== Material shown ==
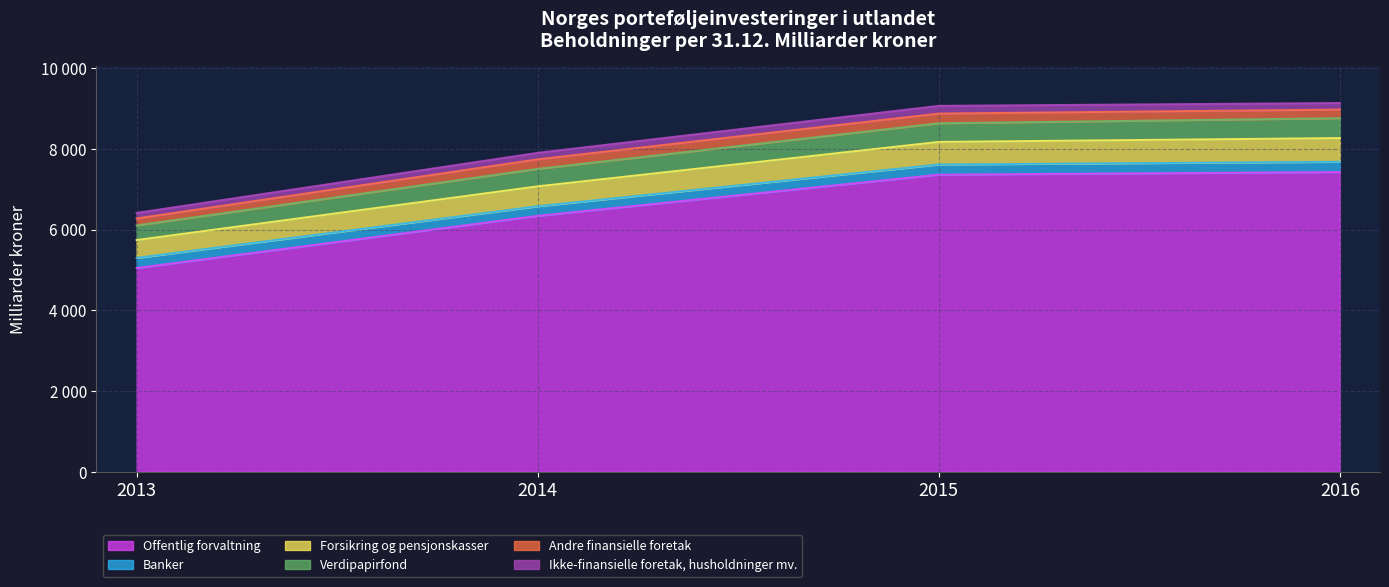

Which series has the largest range (max minus min)?

Offentlig forvaltning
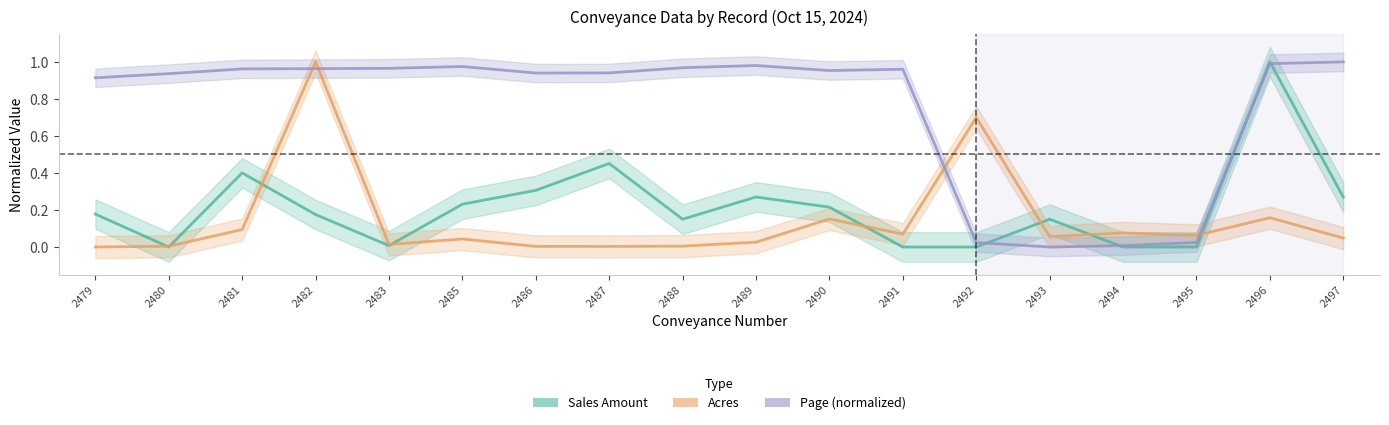

What is the value of the Sales Amount point at the 6th from the left?

0.2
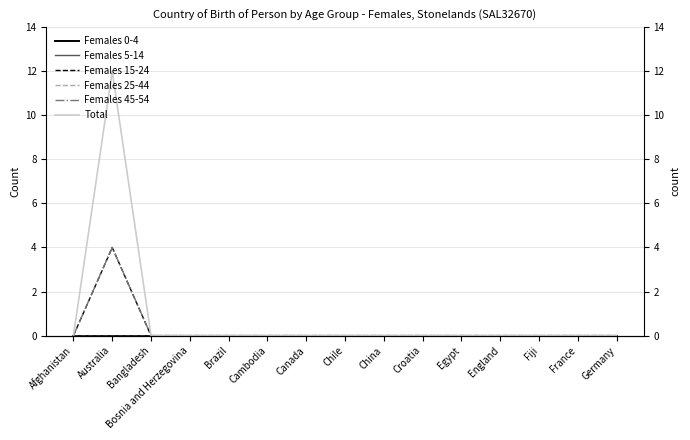

What is the label of the 1st point from the right?

Germany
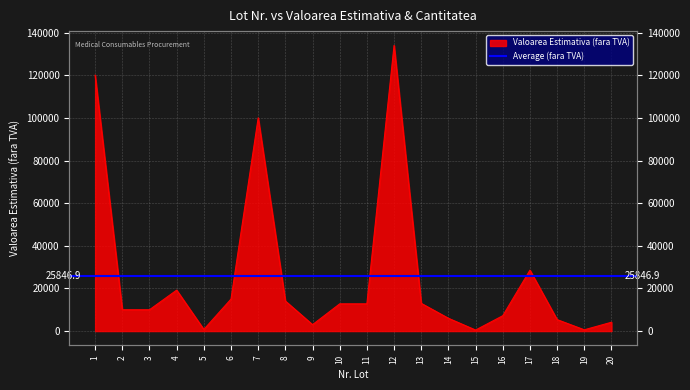

Read the value at 7.

100000.0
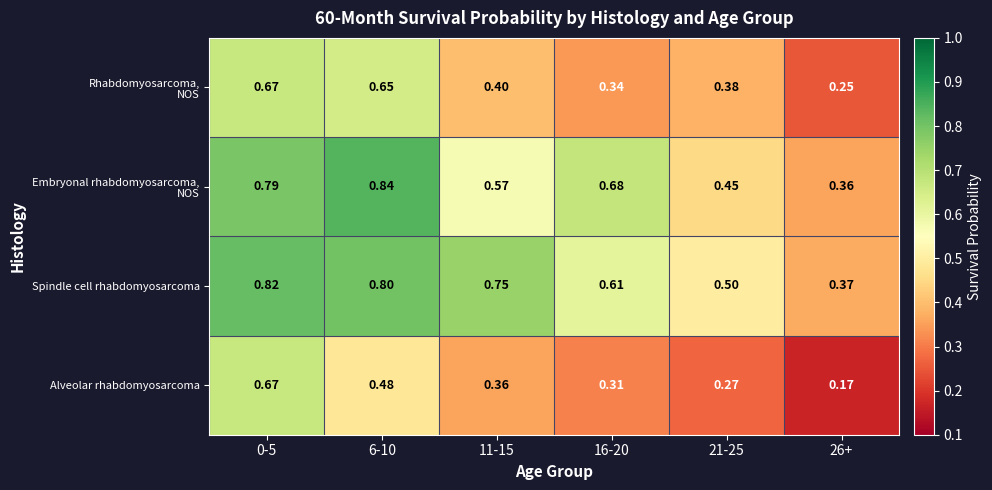

Is the value of Alveolar rhabdomyosarcoma at 6-10 greater than the value of Spindle cell rhabdomyosarcoma at 6-10?

No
===
[What you need to do] Report each line of the records above that contains the string "value", copying every such line in full. Case counts, so match the word only where its capitalization is identical.

[Result below]
What is the value of the Sales Amount point at the 6th from the left?
Read the value at 7.
Is the value of Alveolar rhabdomyosarcoma at 6-10 greater than the value of Spindle cell rhabdomyosarcoma at 6-10?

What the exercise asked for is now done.